Could you copy out all the lines in the material below where the word "savez" occurs?

============

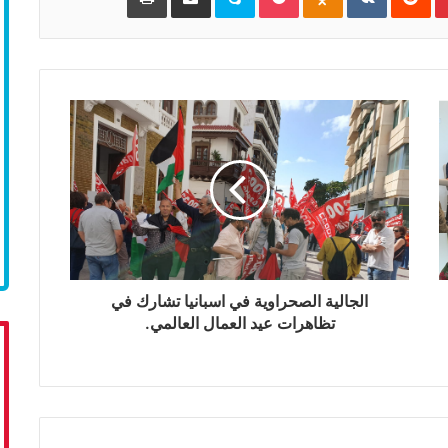
الجالية الصحراوية في اسبانيا تشارك في
تظاهرات عيد العمال العالمي.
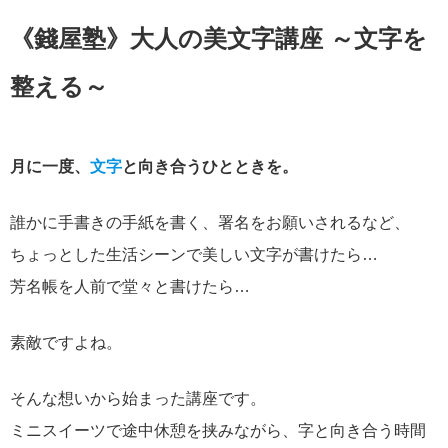
《錢屋塾》大人の美文字講座 ～文字を
整える～
月に一度、
文字
と向き合うひとときを。
誰かに手書きの手紙を書く、署名をお願いされるなど、
ちょっとした生活シーンで美しい文字が書けたら…
芳名帳を人前で堂々と書けたら…
素敵ですよね。
そんな想いから始まった講座です。
ミニスイーツで途中休憩を挟みながら、字と向き合う時間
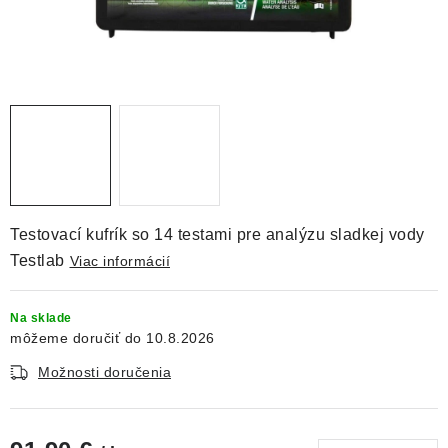
DEKORÁCIE
KREVETKY
ŽIVOČÍCHY
VÝPREDAJ
O nás
Doprava a platba
Kontakty
Blog
Testovací kufrík so 14 testami pre analýzu sladkej vody
Moja objednávka
Testlab
Viac informácií
Na sklade
10.8.2026
Možnosti doručenia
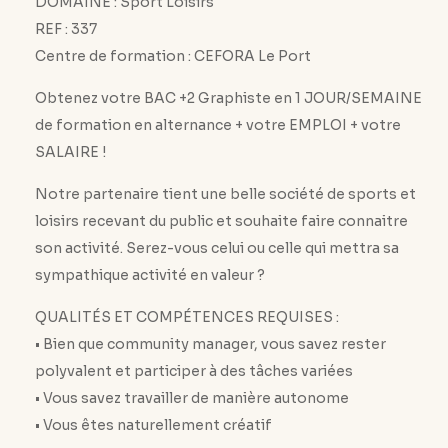
DOMAINE : Sport Loisirs
REF : 337
Centre de formation : CEFORA Le Port
Obtenez votre BAC +2 Graphiste en 1 JOUR/SEMAINE
de formation en alternance + votre EMPLOI + votre
SALAIRE !
Notre partenaire tient une belle société de sports et
loisirs recevant du public et souhaite faire connaitre
son activité. Serez-vous celui ou celle qui mettra sa
sympathique activité en valeur ?
QUALITÉS ET COMPÉTENCES REQUISES :
• Bien que community manager, vous savez rester
polyvalent et participer à des tâches variées
• Vous savez travailler de manière autonome
• Vous êtes naturellement créatif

============

■ TASK SOLUTION ■
• Bien que community manager, vous savez rester
• Vous savez travailler de manière autonome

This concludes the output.